20165
Development of an Autism Risk Index Using Remote Eye Tracking to Social Stimuli: A Preliminary Proof-of-Principle Investigation

Friday, May 15, 2015: 11:30 AM-1:30 PM
Imperial Ballroom (Grand America Hotel)
T. W. Frazier1 and E. W. Klingemier2, (1)Cleveland Clinic Children's, Cleveland, OH, (2)Pediatrics, Cleveland Clinic, Cleveland, OH
Background: Deficits in eye gaze are a hallmark characteristic of autism. Previous research has identified gaze abnormalities to a range of social stimuli, with large differences between autism spectrum disorder (ASD) and healthy control populations. Yet, no studies have examined whether eye gaze to social stimuli can sensitively differentiate individuals with ASD versus those with non-ASD diagnoses - the most clinically-relevant comparison.

Objectives: This preliminary investigation used remote eye tracking to identify expected social attention at key time points and spatial locations across distinct stimuli. Using expected social attention patterns, the primary objective was to develop an autism risk index to aide early identification of ASD.

Methods: Participants were recruited after initial evaluation for ASD. Consensus diagnoses were derived by multi-disciplinary evaluation and based on the Autism Diagnostic Observation Schedule and clinical interview. Eye gaze was collected using the SMI Red-m remote eye tracker (120Hz sampling) during viewing of static and dynamic social stimuli: emotive faces, biological point-of-light motion, and scenes eliciting predictive gaze and theory of mind. Regions-of-interest at pre-specified time intervals (temporal ROIs) were identified within each stimulus based on a priori hypotheses regarding eye gaze to the social context. Proportion dwell time was calculated to each temporal ROI. To develop the risk index, we first examined the significance and magnitude of ASD versus non-ASD differences to the temporal ROIs within each stimulus. Next, we aggregated this information across all stimuli using the results of a bootstrapped logistic regression with dwell times to each temporal ROI as predictors and diagnostic status as the dichotomous outcome. Finally, we computed classification accuracy, areas under the curve, sensitivity, and specificity.

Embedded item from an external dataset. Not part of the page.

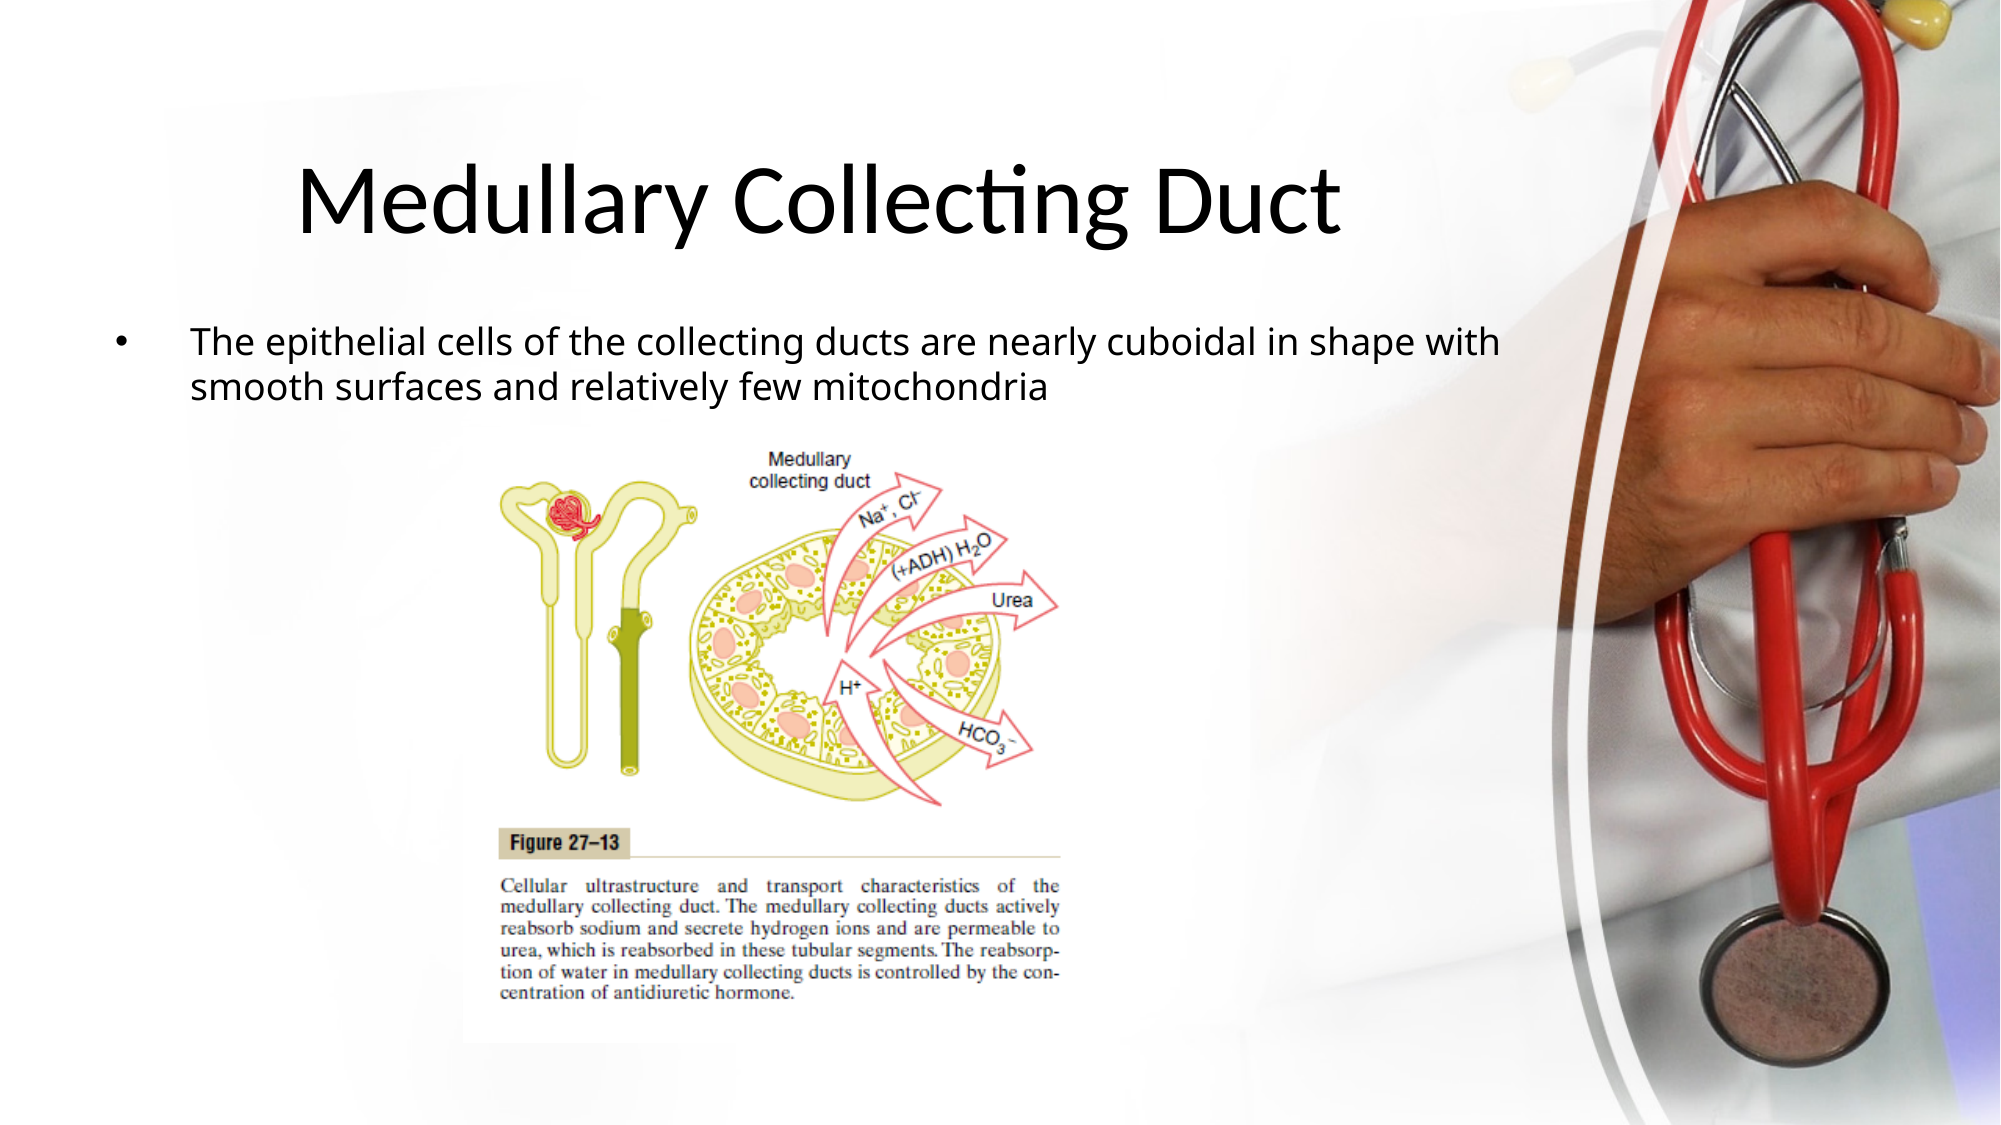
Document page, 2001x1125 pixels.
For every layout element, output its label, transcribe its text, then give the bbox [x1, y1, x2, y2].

list The epithelial cells of the collecting ducts are nearly cuboidal in shape with smooth surfaces and relatively few mitochondria [100, 310, 1537, 1043]
title Medullary Collecting Duct [99, 110, 1540, 278]
picture [0, 0, 2001, 1125]
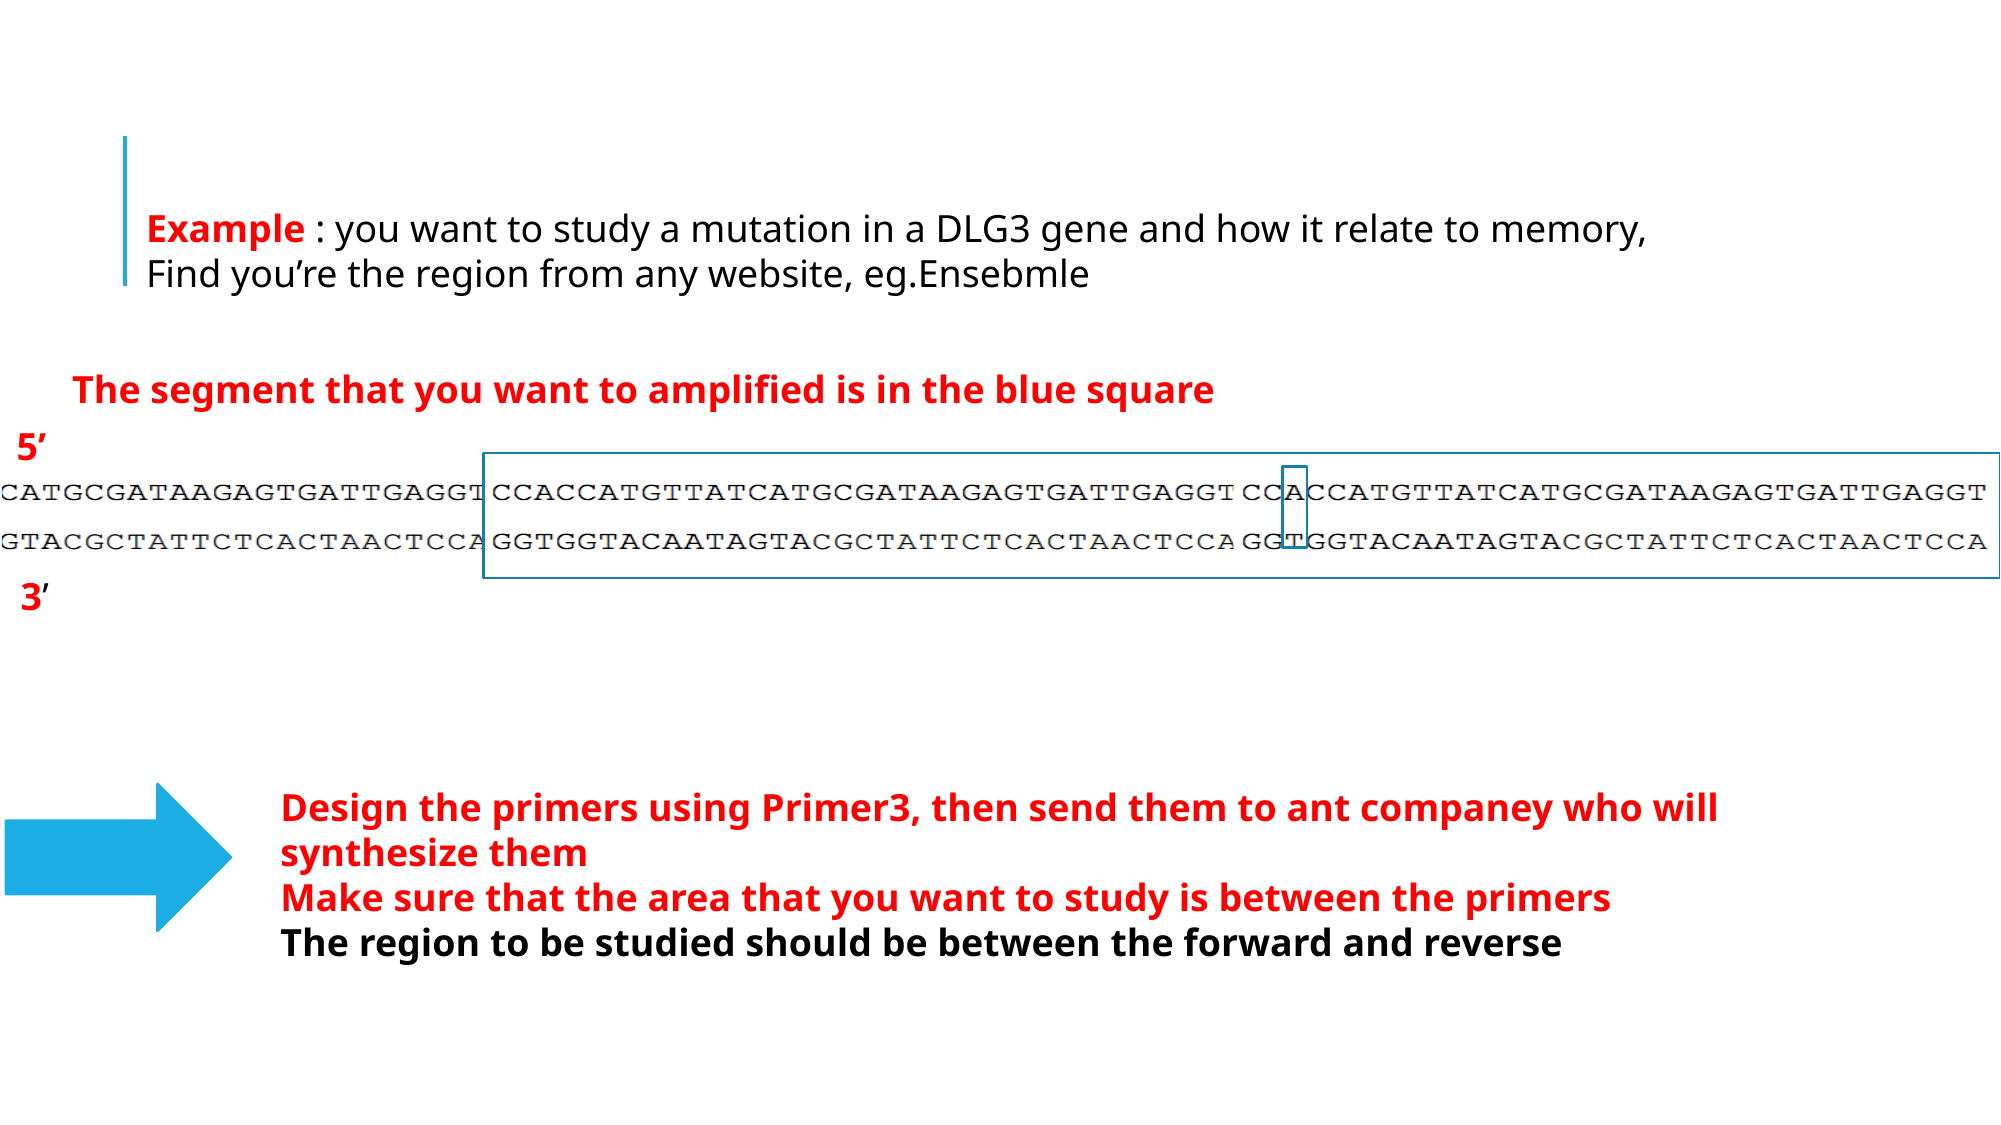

Results: The sample included 20 ASD (Mage=4.96, range=1.8-7.9; 75% male; ADOS total score range=6-23; Receptive language SS range=55-150) and 13 non-ASD participants (Mage=4.02, range=2.5-6.7; 69% male). All ASD vs. non-ASD differences were in the expected direction and a substantial proportion (12/38) of temporal ROIs showed significant and large-to-very large differences (Cohen’s d=0.62-1.82). Logistic regression identified 8 temporal ROIs as significant unique predictors of ASD status (X2=31.96, R2=.84, p<.00001, 87.9% classification accuracy). Aggregating these predictors into a single risk index yielded high diagnostic discrimination (AUC=.98; 95% CI=.93-1.00) with good sensitivity (.90) and specificity (.93) for the optimal cut score (Figure 1). The autism risk index was highly correlated with ADOS scores (r=.62, p<.001) and, as hypothesized, modestly, but not significantly, correlated with language ability (r=-.32, p=.078).

Conclusions: These findings represent an initial step toward development of an early objective autism risk marker in a challenging clinical sample with broad symptom and cognitive levels. Strong validity within individual stimuli highlights the importance of pinpointing expected spatially- and temporally-dynamic social attention patterns rather than using total dwell times across an entire stimulus. The results, while bootstrapped, will require replication in a large (N≥80 per group) validation sample that includes a broad range of ASD severity and cognitive ability. If validated, the eye gaze risk index may be a useful screening tool and adjunct to clinical judgment in the diagnostic process.